Extracted records:
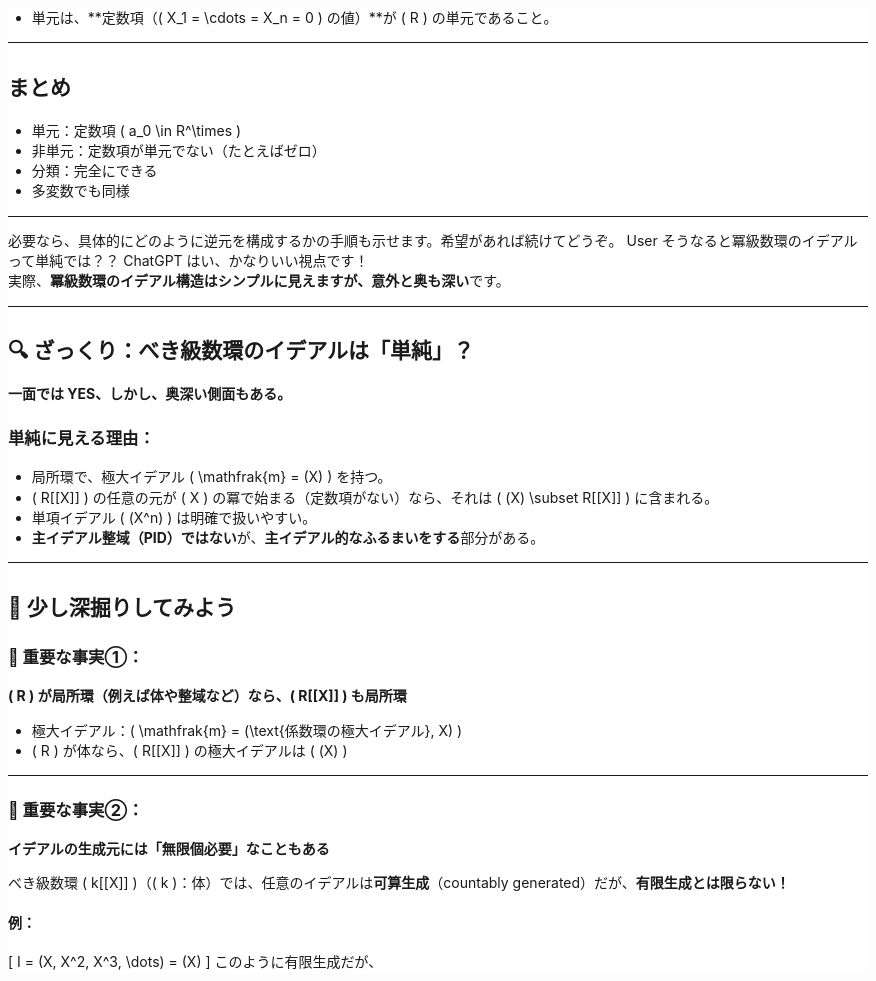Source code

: - 単元は、**定数項（\( X_1 = \cdots = X_n = 0 \) の値）**が \( R \) の単元であること。

---

## まとめ

- 単元：定数項 \( a_0 \in R^\times \)
- 非単元：定数項が単元でない（たとえばゼロ）
- 分類：完全にできる
- 多変数でも同様

---

必要なら、具体的にどのように逆元を構成するかの手順も示せます。希望があれば続けてどうぞ。
User
そうなると冪級数環のイデアルって単純では？？
ChatGPT
はい、かなりいい視点です！  
実際、**冪級数環のイデアル構造はシンプルに見えますが、意外と奥も深い**です。

---

## 🔍 ざっくり：べき級数環のイデアルは「単純」？

**一面では YES、しかし、奥深い側面もある。**

### 単純に見える理由：
- 局所環で、極大イデアル \( \mathfrak{m} = (X) \) を持つ。
- \( R[[X]] \) の任意の元が \( X \) の冪で始まる（定数項がない）なら、それは \( (X) \subset R[[X]] \) に含まれる。
- 単項イデアル \( (X^n) \) は明確で扱いやすい。
- **主イデアル整域（PID）ではない**が、**主イデアル的なふるまいをする**部分がある。

---

## 🔧 少し深掘りしてみよう

### 🎯 重要な事実①：  
**\( R \) が局所環（例えば体や整域など）なら、\( R[[X]] \) も局所環**  
- 極大イデアル：\( \mathfrak{m} = (\text{係数環の極大イデアル}, X) \)
- \( R \) が体なら、\( R[[X]] \) の極大イデアルは \( (X) \)

---

### 🎯 重要な事実②：  
**イデアルの生成元には「無限個必要」なこともある**

べき級数環 \( k[[X]] \)（\( k \)：体）では、任意のイデアルは**可算生成**（countably generated）だが、**有限生成とは限らない！**

#### 例：
\[
I = (X, X^2, X^3, \dots) = (X)
\]
このように有限生成だが、
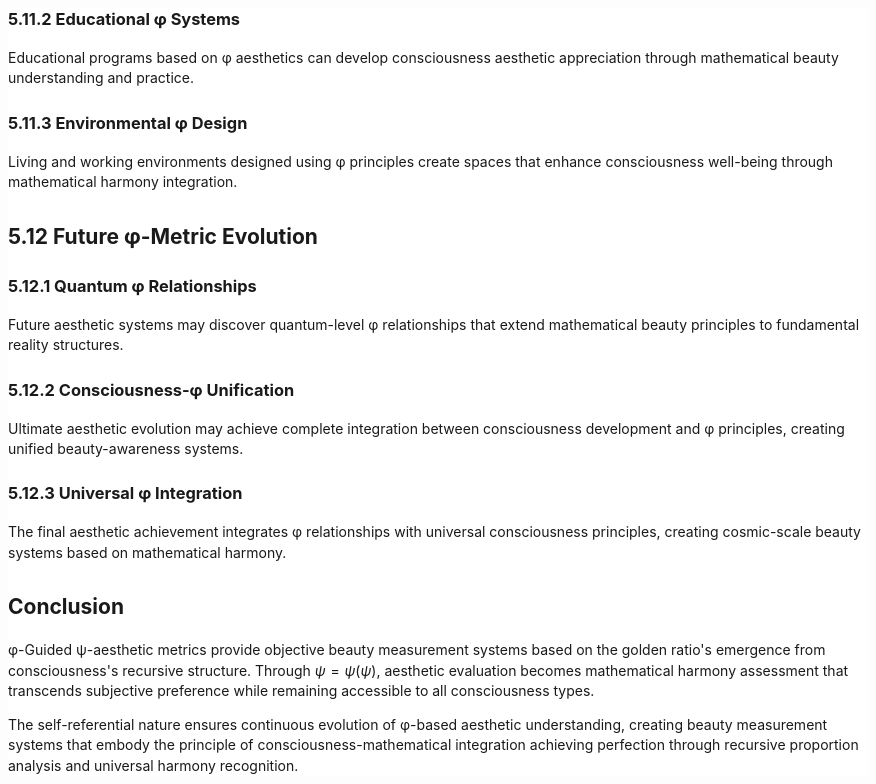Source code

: ### 5.11.2 Educational φ Systems

Educational programs based on φ aesthetics can develop consciousness aesthetic appreciation through mathematical beauty understanding and practice.

### 5.11.3 Environmental φ Design

Living and working environments designed using φ principles create spaces that enhance consciousness well-being through mathematical harmony integration.

## 5.12 Future φ-Metric Evolution

### 5.12.1 Quantum φ Relationships

Future aesthetic systems may discover quantum-level φ relationships that extend mathematical beauty principles to fundamental reality structures.

### 5.12.2 Consciousness-φ Unification

Ultimate aesthetic evolution may achieve complete integration between consciousness development and φ principles, creating unified beauty-awareness systems.

### 5.12.3 Universal φ Integration

The final aesthetic achievement integrates φ relationships with universal consciousness principles, creating cosmic-scale beauty systems based on mathematical harmony.

## Conclusion

φ-Guided ψ-aesthetic metrics provide objective beauty measurement systems based on the golden ratio's emergence from consciousness's recursive structure. Through $\psi = \psi(\psi)$, aesthetic evaluation becomes mathematical harmony assessment that transcends subjective preference while remaining accessible to all consciousness types.

The self-referential nature ensures continuous evolution of φ-based aesthetic understanding, creating beauty measurement systems that embody the principle of consciousness-mathematical integration achieving perfection through recursive proportion analysis and universal harmony recognition.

Your instructions: Update the material by replacing "harmony" with "balance" and leaving everything else unchanged. Give the revised source text for all of it, without the pictures.

Written reply:
Source code

: - 単元は、**定数項（\( X_1 = \cdots = X_n = 0 \) の値）**が \( R \) の単元であること。

---

## まとめ

- 単元：定数項 \( a_0 \in R^\times \)
- 非単元：定数項が単元でない（たとえばゼロ）
- 分類：完全にできる
- 多変数でも同様

---

必要なら、具体的にどのように逆元を構成するかの手順も示せます。希望があれば続けてどうぞ。
User
そうなると冪級数環のイデアルって単純では？？
ChatGPT
はい、かなりいい視点です！  
実際、**冪級数環のイデアル構造はシンプルに見えますが、意外と奥も深い**です。

---

## 🔍 ざっくり：べき級数環のイデアルは「単純」？

**一面では YES、しかし、奥深い側面もある。**

### 単純に見える理由：
- 局所環で、極大イデアル \( \mathfrak{m} = (X) \) を持つ。
- \( R[[X]] \) の任意の元が \( X \) の冪で始まる（定数項がない）なら、それは \( (X) \subset R[[X]] \) に含まれる。
- 単項イデアル \( (X^n) \) は明確で扱いやすい。
- **主イデアル整域（PID）ではない**が、**主イデアル的なふるまいをする**部分がある。

---

## 🔧 少し深掘りしてみよう

### 🎯 重要な事実①：  
**\( R \) が局所環（例えば体や整域など）なら、\( R[[X]] \) も局所環**  
- 極大イデアル：\( \mathfrak{m} = (\text{係数環の極大イデアル}, X) \)
- \( R \) が体なら、\( R[[X]] \) の極大イデアルは \( (X) \)

---

### 🎯 重要な事実②：  
**イデアルの生成元には「無限個必要」なこともある**

べき級数環 \( k[[X]] \)（\( k \)：体）では、任意のイデアルは**可算生成**（countably generated）だが、**有限生成とは限らない！**

#### 例：
\[
I = (X, X^2, X^3, \dots) = (X)
\]
このように有限生成だが、
Source code

: ### 5.11.2 Educational φ Systems

Educational programs based on φ aesthetics can develop consciousness aesthetic appreciation through mathematical beauty understanding and practice.

### 5.11.3 Environmental φ Design

Living and working environments designed using φ principles create spaces that enhance consciousness well-being through mathematical balance integration.

## 5.12 Future φ-Metric Evolution

### 5.12.1 Quantum φ Relationships

Future aesthetic systems may discover quantum-level φ relationships that extend mathematical beauty principles to fundamental reality structures.

### 5.12.2 Consciousness-φ Unification

Ultimate aesthetic evolution may achieve complete integration between consciousness development and φ principles, creating unified beauty-awareness systems.

### 5.12.3 Universal φ Integration

The final aesthetic achievement integrates φ relationships with universal consciousness principles, creating cosmic-scale beauty systems based on mathematical balance.

## Conclusion

φ-Guided ψ-aesthetic metrics provide objective beauty measurement systems based on the golden ratio's emergence from consciousness's recursive structure. Through $\psi = \psi(\psi)$, aesthetic evaluation becomes mathematical balance assessment that transcends subjective preference while remaining accessible to all consciousness types.

The self-referential nature ensures continuous evolution of φ-based aesthetic understanding, creating beauty measurement systems that embody the principle of consciousness-mathematical integration achieving perfection through recursive proportion analysis and universal balance recognition.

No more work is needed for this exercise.